Declines in the Turkish lira, one of this year’s worst performers globally, will translate into sharp economic contraction as growth decelerates across advanced and emerging markets, global credit agency Moody’s said in a report published on Thursday, according to Bloomberg.
Turkey’s inflation is hovering near the fastest pace since President Recep Tayyip Erdoğan came to power 15 years ago, and high interest rates are clouding the investment outlook. Despite recouping some losses, the lira is still down 30 percent for the year against the dollar.
“Double-digit inflation, a steep increase in borrowing costs and curtailed bank lending are likely to weigh on household purchasing power, private consumption” and investment, Moody’s said.

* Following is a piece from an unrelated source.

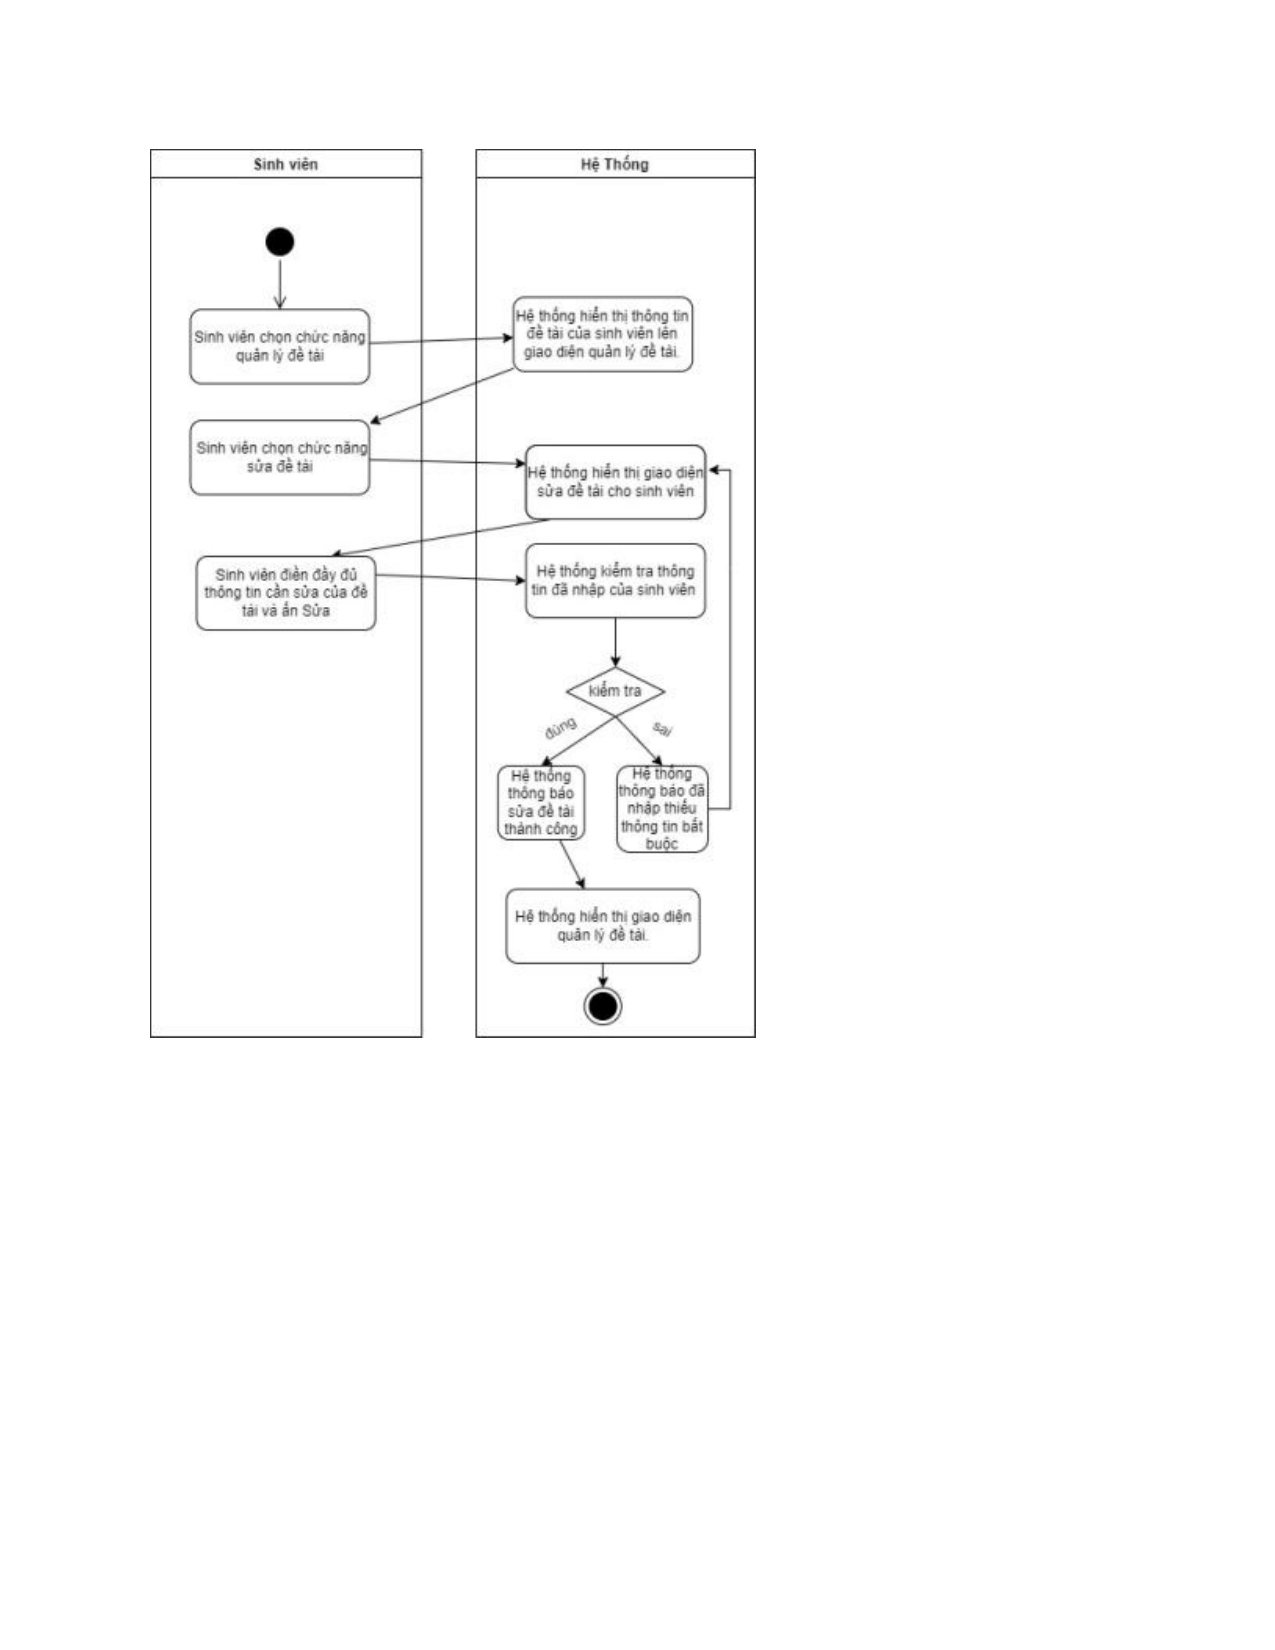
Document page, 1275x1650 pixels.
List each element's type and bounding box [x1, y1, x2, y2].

picture [150, 149, 756, 1038]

The IMF echoed Moody’s warning, predicting that Turkish economic growth would slip to 0.4 percent in 2019 from 3.5 percent this year. “The weaker lira, higher borrowing costs, and elevated uncertainties weigh on investment and demand,” the fund said in a report published Thursday.

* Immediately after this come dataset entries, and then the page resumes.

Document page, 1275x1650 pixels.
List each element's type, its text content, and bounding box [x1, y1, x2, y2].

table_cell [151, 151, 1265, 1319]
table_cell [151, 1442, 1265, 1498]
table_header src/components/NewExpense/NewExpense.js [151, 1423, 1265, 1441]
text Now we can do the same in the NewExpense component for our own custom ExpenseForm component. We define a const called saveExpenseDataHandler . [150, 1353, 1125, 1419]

Moody’s sees Turkey’s economy growing 1.5 percent in 2018 and contracting 2 percent the following year.
Turkey also has to contend with elevated inflation despite the worsening outlook for its economy. Moody’s expects Turkish price growth, which accelerated to an annual 25.2 percent in October, to remain in double digits through 2020 because of unanchored inflation expectations, spurred by pressure from the exchange rate and oil.